### Extrait de page
Manuel Valls a averti jeudi du risque d'attentat avec des "armes chimiques ou bactériologiques", dans son discours devant l'Assemblée nationale sur la prolongation de l'état d'urgence. "Il ne faut aujourd'hui rien exclure. Je le dis bien sûr avec toutes les précautions qui s'imposent mais nous savons et nous l'avons à l'esprit. Il peut y avoir aussi le risque d'armes chimiques ou bactériologiques", a dit le Premier ministre devant un hémicycle quasi comble.
La diffusion de gaz sarin dans le métro de Tokyo en 1995 constitue l'exemple le plus tragique de recours par des terroristes à des armes chimiques et bactériologiques. On se souvient aussi des lettres contaminées à l'anthrax adressées à des médias, des institutions et des sénateurs américains dans la foulée du 11 septembre 2001 et des lettres à la ricine envoyées à Barack Obama, à un sénateur et un juge du Mississippi après les attentats de Boston en 2013.
Pour parer à toute éventualité, le gouvernement a autorisé en urgence, dans un arrêté publié samedi, la pharmacie des armées à distribuer un antidote aux armes chimiques à des services d'urgence civils en France. Ce produit anti-produits neurotoxiques, le sulfate d'atropine, est mis à disposition en raison du "risque d'attentats terroristes", dans le contexte de la COP21 qui réunira plus d'une centaine de chefs d'Etat et de gouvernement, selon cet arrêté signé par le directeur général de la santé.

### Données collectées

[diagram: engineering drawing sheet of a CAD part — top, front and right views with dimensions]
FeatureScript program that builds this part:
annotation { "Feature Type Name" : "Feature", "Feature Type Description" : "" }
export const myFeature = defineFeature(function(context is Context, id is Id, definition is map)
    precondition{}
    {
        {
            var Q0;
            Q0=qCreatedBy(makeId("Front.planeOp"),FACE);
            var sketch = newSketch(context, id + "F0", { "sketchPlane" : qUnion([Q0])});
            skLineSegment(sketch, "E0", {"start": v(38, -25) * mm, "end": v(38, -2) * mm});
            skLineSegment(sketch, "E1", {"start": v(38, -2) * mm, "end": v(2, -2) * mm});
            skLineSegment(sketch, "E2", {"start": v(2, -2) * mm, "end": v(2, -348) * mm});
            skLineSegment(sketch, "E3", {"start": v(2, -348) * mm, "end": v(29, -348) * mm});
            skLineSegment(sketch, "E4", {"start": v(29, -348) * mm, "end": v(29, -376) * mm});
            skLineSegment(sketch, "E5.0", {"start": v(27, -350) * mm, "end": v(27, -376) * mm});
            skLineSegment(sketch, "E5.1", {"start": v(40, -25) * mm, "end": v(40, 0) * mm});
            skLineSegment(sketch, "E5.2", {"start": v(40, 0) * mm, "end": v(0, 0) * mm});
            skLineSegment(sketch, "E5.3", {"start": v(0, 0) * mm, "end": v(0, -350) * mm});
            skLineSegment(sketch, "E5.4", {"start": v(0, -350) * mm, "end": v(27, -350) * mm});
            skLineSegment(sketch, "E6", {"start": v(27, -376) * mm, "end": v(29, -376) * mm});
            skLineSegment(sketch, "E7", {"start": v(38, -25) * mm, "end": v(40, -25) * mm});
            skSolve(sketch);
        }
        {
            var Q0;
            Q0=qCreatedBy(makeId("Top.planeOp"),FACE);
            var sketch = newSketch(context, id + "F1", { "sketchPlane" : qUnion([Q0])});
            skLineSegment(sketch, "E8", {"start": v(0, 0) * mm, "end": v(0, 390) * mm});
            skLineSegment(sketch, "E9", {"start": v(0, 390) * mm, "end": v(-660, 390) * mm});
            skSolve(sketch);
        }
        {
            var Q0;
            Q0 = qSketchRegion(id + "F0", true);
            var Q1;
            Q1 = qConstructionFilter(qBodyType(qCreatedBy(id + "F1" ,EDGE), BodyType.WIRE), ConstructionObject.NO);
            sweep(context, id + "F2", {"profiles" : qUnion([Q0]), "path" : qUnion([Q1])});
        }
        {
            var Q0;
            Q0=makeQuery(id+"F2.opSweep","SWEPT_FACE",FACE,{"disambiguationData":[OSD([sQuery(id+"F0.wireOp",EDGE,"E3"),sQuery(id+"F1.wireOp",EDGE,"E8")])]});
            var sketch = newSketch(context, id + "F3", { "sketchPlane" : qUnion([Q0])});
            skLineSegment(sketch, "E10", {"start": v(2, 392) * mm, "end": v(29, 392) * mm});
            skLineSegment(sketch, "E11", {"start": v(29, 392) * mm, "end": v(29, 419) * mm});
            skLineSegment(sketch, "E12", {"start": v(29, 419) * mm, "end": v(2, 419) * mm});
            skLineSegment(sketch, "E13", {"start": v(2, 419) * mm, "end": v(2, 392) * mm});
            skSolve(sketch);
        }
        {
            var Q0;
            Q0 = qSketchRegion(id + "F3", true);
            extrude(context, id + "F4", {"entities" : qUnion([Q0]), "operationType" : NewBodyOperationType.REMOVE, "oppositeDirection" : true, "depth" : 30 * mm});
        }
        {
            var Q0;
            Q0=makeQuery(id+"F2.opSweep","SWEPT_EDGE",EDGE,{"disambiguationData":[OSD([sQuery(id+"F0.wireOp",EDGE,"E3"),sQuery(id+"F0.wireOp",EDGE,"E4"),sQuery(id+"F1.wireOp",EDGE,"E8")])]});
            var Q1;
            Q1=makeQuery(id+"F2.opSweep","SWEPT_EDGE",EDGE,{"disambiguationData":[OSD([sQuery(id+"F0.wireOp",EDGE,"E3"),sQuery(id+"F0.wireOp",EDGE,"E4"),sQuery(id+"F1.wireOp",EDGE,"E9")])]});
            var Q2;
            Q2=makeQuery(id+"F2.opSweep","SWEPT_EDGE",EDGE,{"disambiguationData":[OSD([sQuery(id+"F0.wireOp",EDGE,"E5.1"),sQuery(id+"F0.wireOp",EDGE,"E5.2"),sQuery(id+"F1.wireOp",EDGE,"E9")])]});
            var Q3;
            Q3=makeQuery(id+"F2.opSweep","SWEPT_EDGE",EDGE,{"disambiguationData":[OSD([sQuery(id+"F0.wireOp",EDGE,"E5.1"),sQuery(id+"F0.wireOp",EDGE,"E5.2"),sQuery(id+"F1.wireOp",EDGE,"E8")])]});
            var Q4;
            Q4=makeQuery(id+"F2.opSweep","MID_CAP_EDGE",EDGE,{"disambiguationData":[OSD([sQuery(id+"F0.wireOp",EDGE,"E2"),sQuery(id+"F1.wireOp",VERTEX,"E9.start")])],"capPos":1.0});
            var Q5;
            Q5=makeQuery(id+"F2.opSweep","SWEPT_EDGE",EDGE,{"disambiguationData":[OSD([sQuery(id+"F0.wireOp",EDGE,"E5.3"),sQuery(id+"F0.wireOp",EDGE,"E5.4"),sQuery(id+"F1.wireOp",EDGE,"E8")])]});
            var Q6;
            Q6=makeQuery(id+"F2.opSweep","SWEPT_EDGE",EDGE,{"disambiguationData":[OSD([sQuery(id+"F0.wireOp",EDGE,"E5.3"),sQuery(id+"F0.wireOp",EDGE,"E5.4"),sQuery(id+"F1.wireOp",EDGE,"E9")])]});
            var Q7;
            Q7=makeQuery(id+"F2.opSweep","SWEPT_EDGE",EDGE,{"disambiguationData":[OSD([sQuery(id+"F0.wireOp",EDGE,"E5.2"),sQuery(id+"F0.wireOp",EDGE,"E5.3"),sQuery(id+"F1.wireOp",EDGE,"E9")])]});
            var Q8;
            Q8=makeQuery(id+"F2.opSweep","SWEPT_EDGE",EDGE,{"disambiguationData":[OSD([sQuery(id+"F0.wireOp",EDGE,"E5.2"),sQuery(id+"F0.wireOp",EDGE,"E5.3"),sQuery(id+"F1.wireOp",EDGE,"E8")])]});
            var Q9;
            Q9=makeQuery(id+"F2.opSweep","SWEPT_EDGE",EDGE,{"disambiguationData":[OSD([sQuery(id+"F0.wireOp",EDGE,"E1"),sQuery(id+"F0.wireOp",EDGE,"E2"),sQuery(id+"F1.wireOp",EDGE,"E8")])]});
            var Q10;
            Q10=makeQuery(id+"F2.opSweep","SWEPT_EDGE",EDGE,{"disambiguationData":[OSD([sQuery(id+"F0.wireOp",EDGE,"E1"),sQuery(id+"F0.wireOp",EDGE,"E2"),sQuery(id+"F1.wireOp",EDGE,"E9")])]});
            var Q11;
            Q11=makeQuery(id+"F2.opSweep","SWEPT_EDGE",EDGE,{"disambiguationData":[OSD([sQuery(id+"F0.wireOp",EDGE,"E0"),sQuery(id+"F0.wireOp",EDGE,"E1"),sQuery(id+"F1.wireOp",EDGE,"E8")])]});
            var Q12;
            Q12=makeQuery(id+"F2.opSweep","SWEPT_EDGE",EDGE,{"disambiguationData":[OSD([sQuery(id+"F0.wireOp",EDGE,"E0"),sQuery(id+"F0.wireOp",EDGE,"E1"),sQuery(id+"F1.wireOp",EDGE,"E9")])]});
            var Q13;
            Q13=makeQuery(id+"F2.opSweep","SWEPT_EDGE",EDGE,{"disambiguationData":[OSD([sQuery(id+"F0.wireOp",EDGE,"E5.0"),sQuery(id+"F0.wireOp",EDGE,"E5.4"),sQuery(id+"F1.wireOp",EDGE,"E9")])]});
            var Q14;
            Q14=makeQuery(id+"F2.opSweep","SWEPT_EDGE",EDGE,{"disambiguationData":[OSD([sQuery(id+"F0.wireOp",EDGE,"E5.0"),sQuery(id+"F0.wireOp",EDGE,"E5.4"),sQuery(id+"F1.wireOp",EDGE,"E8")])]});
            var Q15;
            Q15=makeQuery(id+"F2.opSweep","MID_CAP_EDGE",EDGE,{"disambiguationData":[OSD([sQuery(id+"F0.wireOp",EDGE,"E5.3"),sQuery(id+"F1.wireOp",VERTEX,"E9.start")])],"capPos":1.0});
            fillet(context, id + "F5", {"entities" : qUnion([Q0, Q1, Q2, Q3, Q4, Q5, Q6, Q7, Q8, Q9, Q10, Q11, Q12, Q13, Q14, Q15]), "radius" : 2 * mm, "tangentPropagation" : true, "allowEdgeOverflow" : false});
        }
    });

### Questions à traiter
- a) Les affirmations suivantes concordent-elles avec l'article sur le risque d'attentat chimique ? (i) Manuel Valls a évoqué devant l'Assemblée nationale un risque d'armes chimiques ou bactériologiques. (ii) Les lettres à la ricine ont été envoyées dans la foulée du 11 septembre 2001. (iii) L'arrêté sur l'antidote a été signé par le Premier ministre. Répondez à chacune par oui ou non, avec les mots décisifs de l'article cités tels quels.
- b) Reprenez l'article sur le risque d'attentat chimique après sa dernière phrase et poursuivez-le.

### Réponses par tâche
- a)
(i) Oui : « Il peut y avoir aussi le risque d'armes chimiques ou bactériologiques", a dit le Premier ministre devant un hémicycle quasi comble. »
(ii) Non : « des lettres à la ricine envoyées à Barack Obama, à un sénateur et un juge du Mississippi après les attentats de Boston en 2013 »
(iii) Non : « selon cet arrêté signé par le directeur général de la santé »

- b)
S'il ne faut pas exclure le risque d'un attentat de ce type en France, il faut le ramener à sa juste réalité, estime Olivier Lepick, spécialiste des armes NRBC à la Fondation pour la recherche stratégique (FRS) "Il faut en rester aux faits: oui, Daesh a réussi à mettre la main sur des armes chimiques, l'Organisation pour l'interdiction des armes chimiques l'a confirmé le 21 août. Des quantités excessivement limitées de gaz moutarde. Mais de là à penser qu'ils soient capables de monter un attentat chimique ou biologique en Europe, il y a un grand pas, qu'il ne faut peut-être pas franchir", rappelle le spécialiste. Les terroristes sont en effet confrontés à des barrières d'ordre technologique.
"Ce type d'armes est autrement plus difficile d'emploi que la kalachnikov et la ceinture explosive. Il ne suffit pas d'avoir du gaz moutarde, il faut être capable de le militariser, c'est-à-dire de le coupler à un système de dissémination, et là on entre dans des choses, des techniques qui sont très compliquées. Que Daesh ou d'autre entités sub-étatiques s'y intéressent, c'est une évidence, mais si c'était aussi simple, ils l'auraient fait depuis longtemps, alors qu'on en parle depuis une vingtaine d'années", poursuit Olivier Lepick, arguant que la France "s'y prépare depuis longtemps" et que "le plan Vigipirate comporte des volets Piratox, Piratom, Biotox qiu traitent de ce genre de choses".
Dans les couloirs de l'Assemblée, le député socialiste Philippe Doucet a trouvé "normal que le Premier ministre joue la transparence" sur le risque chimique, affirmant qu'"il y a un certain nombre de remontées d'information venant de Syrie qui peuvent montrer que c'est quelque chose de possible". Interrogé sur la réaction de la population à ces déclarations du chef du gouvernement, cet élu du Val d'Oise a jugé que "les gens ne sont pas dans une logique de panique".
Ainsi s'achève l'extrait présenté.